→ **Given passage**
%%
Charles Toros Avedisian (September 19, 1917 – August 26, 1983) was a professional football player in the National Football League, and later a public school administrator of athletic programs.

Early life
Born in West Hoboken, New Jersey (now part of Union City) to parents of Armenian descent, Avedisian grew up in Pawtucket, Rhode Island and graduated from Pawtucket Senior High School (now known as the William E. Tolman High School) in 1936.  He entered Providence College where he received a B.Phil degree with the class of 1941.  He later studied at Columbia University where he received an M.A. degree in 1944 and a Teachers College Professional Diploma in 1953 from Columbia for expertise in supervision of health education and physical education in schools.
%%
→ **Supplied data**
%%
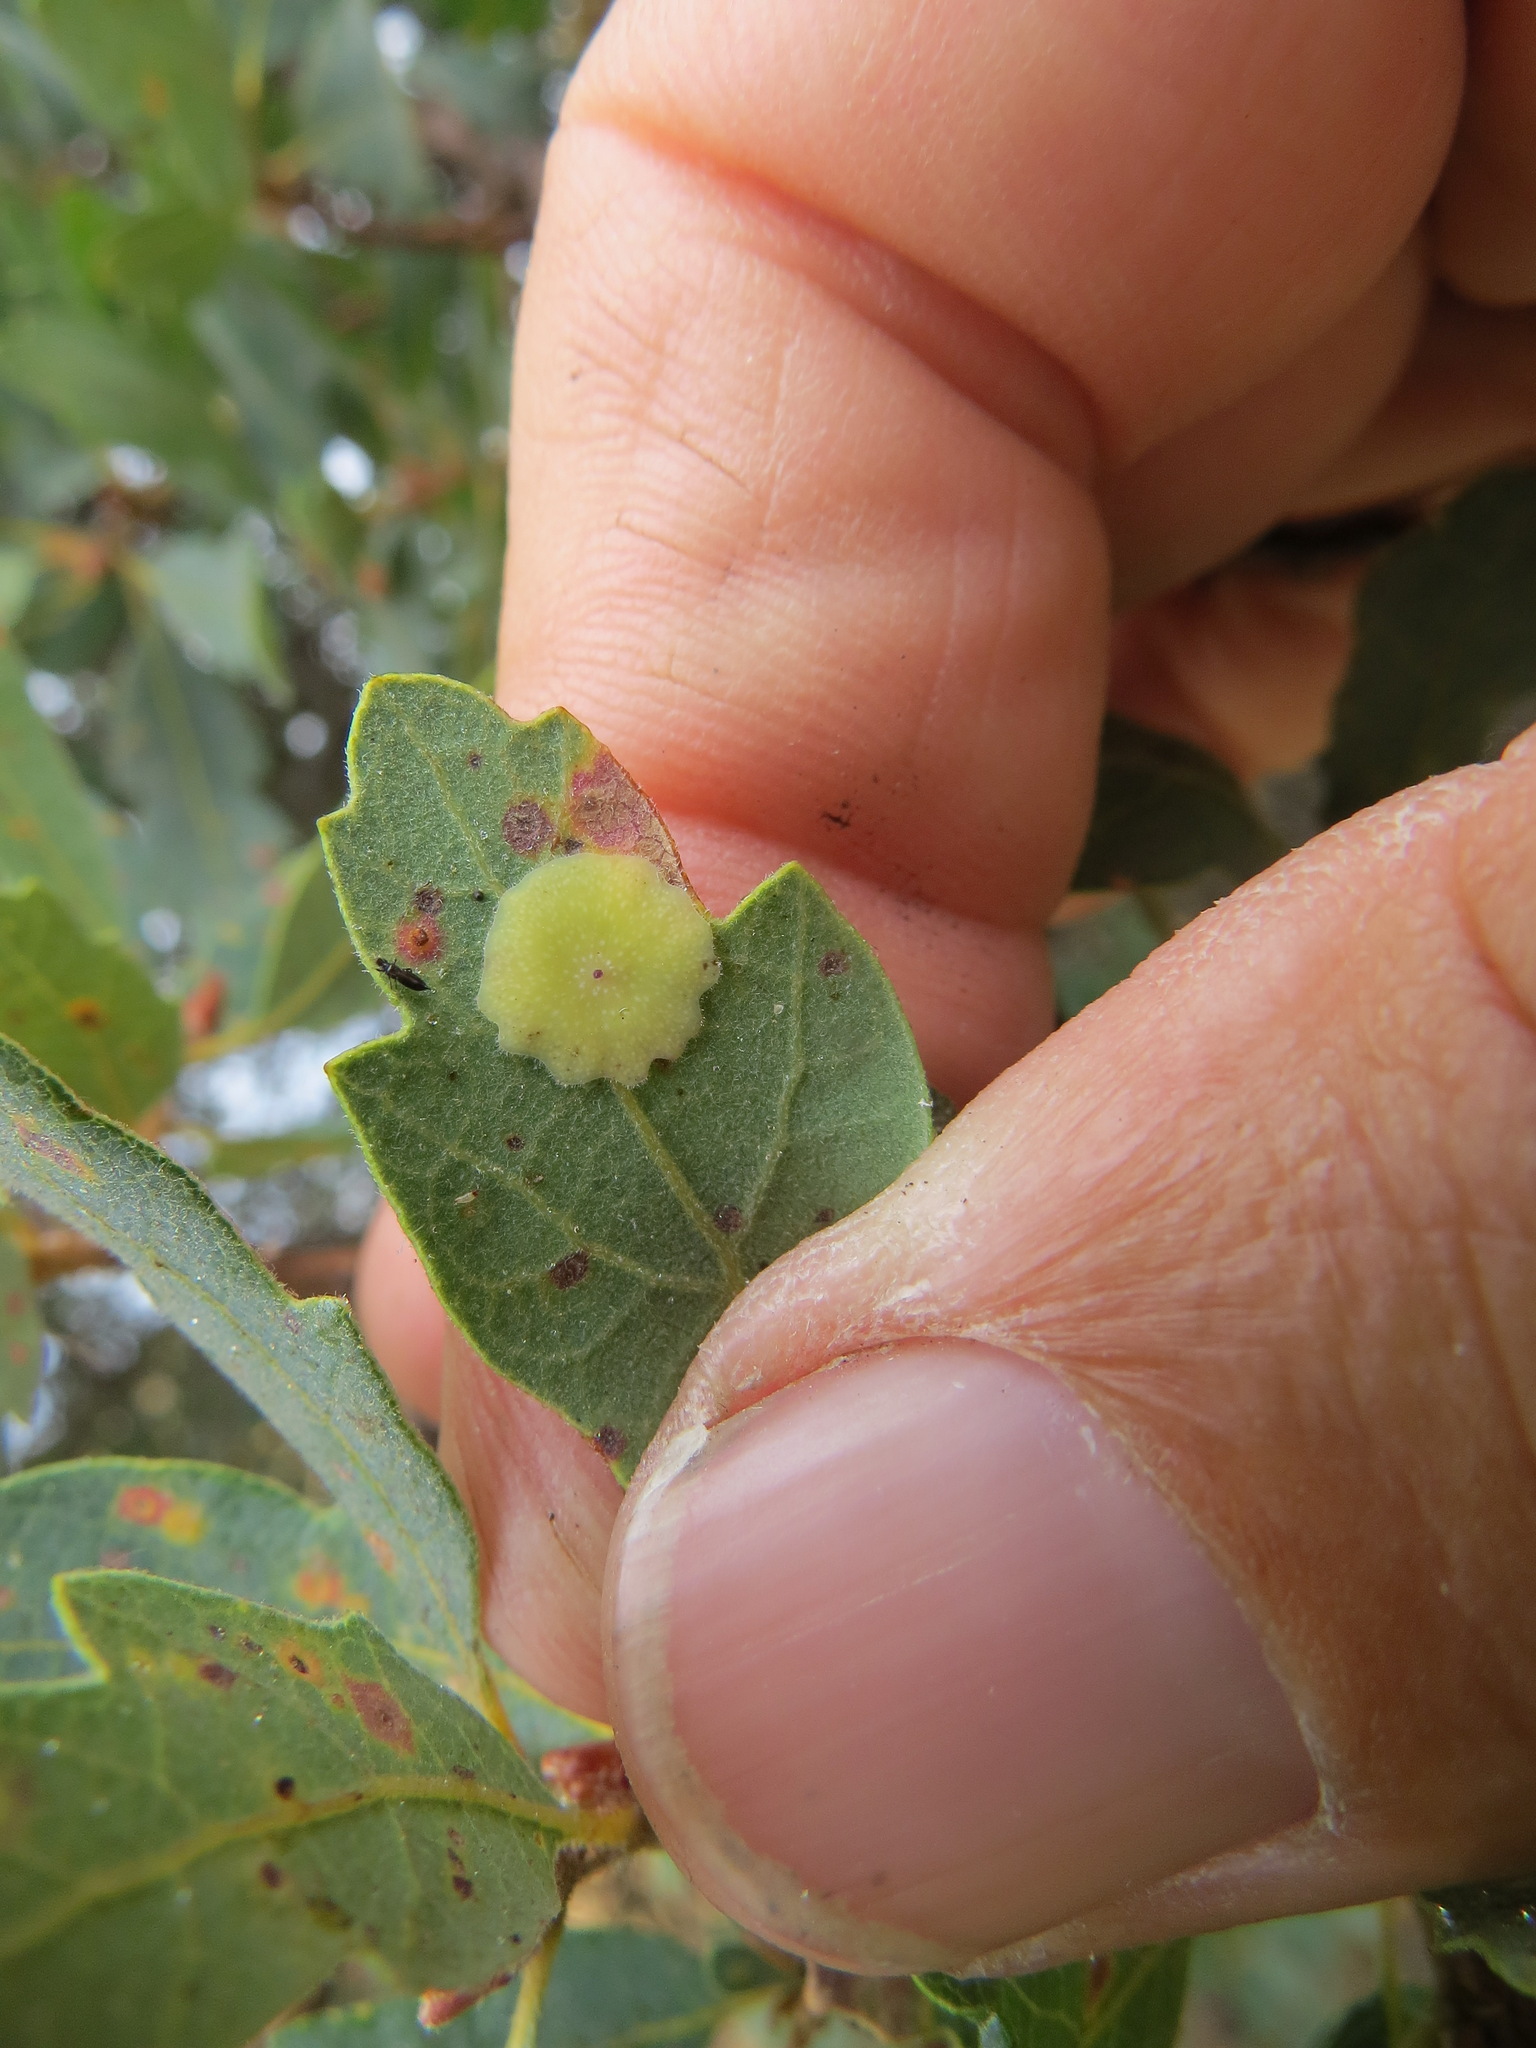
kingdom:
%%
→ **Exercise**
In the biography of Charles Avedisian, what degree did he receive from Providence College?

→ **Result**
A B.Phil degree, with the class of 1941.